The Ticktockman himself said that many people liked how the world worked then, people like Pretty Alice, accepted the world how it was, however terrible, just to belong and conform. I thought then the Harlequin would be right in starting with little changes too at the top as he did at the bottom in a way.

And at the very end, with the Ticktockman grinning sheepishly, calling his own actions ridiculous. It just felt very Harlequin-esque. And I guess everyone said that, that was the change the Harlequin started in the Ticktockman himself. And that now makes sense, thinking about it. It’s just not what I originally imagined. Also since the Ticktockman wears a mask just as the Harlequin wears a costume, I just thought it would be so fitting that they could switch without anyone ever knowing. And also the mrmee mrmee, mrmee that the Ticktockman says was so confusing. I tried to make sense of it, and I just thought it reminded me so much of the Harlequin’s own name, Everett C. Marm. E. Marm. But I don’t know.

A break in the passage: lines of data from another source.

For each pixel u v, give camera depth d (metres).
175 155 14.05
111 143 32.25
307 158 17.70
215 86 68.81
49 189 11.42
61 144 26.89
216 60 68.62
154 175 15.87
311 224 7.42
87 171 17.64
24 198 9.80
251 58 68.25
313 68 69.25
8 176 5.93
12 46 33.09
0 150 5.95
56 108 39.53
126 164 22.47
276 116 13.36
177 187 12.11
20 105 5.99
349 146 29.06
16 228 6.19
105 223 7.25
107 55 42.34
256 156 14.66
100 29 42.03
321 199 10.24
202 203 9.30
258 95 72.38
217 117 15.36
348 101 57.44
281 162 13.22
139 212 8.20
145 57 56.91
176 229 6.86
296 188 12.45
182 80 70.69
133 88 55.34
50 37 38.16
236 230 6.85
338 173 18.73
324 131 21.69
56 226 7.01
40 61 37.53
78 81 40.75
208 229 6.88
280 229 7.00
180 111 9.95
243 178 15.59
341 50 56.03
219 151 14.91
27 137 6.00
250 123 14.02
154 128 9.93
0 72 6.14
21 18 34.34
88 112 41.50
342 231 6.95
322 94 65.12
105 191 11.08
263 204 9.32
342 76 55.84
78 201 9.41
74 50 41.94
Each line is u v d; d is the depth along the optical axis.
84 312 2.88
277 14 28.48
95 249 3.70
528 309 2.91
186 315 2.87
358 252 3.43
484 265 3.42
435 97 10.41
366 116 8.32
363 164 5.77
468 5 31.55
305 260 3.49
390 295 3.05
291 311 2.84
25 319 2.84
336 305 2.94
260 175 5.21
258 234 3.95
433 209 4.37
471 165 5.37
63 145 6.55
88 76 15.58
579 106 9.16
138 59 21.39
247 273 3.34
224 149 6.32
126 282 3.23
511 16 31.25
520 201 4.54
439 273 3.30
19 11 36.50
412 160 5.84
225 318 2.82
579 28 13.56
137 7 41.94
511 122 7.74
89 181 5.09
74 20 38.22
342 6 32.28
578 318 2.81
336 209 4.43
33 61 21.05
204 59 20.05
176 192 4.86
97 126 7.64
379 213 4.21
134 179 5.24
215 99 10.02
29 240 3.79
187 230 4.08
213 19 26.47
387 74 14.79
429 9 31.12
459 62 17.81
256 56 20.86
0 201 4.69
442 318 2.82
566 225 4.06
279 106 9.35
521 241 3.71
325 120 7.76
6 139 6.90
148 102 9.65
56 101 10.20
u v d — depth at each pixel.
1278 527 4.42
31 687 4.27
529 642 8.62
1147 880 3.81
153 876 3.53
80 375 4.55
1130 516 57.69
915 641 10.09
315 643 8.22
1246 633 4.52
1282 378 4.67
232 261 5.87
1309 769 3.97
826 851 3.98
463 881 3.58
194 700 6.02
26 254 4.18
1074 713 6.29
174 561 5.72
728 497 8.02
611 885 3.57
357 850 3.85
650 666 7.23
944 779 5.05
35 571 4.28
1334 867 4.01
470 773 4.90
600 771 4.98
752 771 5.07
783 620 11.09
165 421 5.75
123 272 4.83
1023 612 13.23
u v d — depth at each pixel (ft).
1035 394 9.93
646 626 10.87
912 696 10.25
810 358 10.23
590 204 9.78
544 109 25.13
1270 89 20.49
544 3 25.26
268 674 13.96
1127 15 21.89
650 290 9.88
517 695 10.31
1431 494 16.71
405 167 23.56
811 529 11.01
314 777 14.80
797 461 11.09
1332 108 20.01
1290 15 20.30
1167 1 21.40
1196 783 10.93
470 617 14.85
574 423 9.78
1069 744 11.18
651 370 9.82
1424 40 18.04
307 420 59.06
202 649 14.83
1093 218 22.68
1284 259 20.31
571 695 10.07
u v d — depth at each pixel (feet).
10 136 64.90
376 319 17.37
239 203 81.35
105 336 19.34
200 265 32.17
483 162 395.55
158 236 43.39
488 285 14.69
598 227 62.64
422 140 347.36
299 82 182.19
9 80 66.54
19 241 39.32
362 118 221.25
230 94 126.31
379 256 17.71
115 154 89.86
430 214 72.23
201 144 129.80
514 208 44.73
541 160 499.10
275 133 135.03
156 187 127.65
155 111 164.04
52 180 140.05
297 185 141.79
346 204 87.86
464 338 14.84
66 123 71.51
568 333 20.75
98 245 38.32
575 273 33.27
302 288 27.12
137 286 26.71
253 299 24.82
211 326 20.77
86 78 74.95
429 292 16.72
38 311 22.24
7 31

Doesn’t Really Pertain To Anything But…

While rereading over all the topics that were listed on the Paper 2 assignment sheet I thought of something from another class I have. It reminded me of a short story by Ryan Harty called “Why The Sun Turns Red When The Sun Goes Down.” He’s not an “sf” writer, not labeled as such anyway, just a short story writer but this one had some sf elements. I thought it was an interesting read anyway… It’s a quick and easy read if anyone was interested or anything.

I was just reminded of it thinking of the “Bodies that Matter” and “Automata” topics from the sheet, and the relationship of humans to robots, the mind to the body (whatever it might be), and how memories and having a personal history affects any being.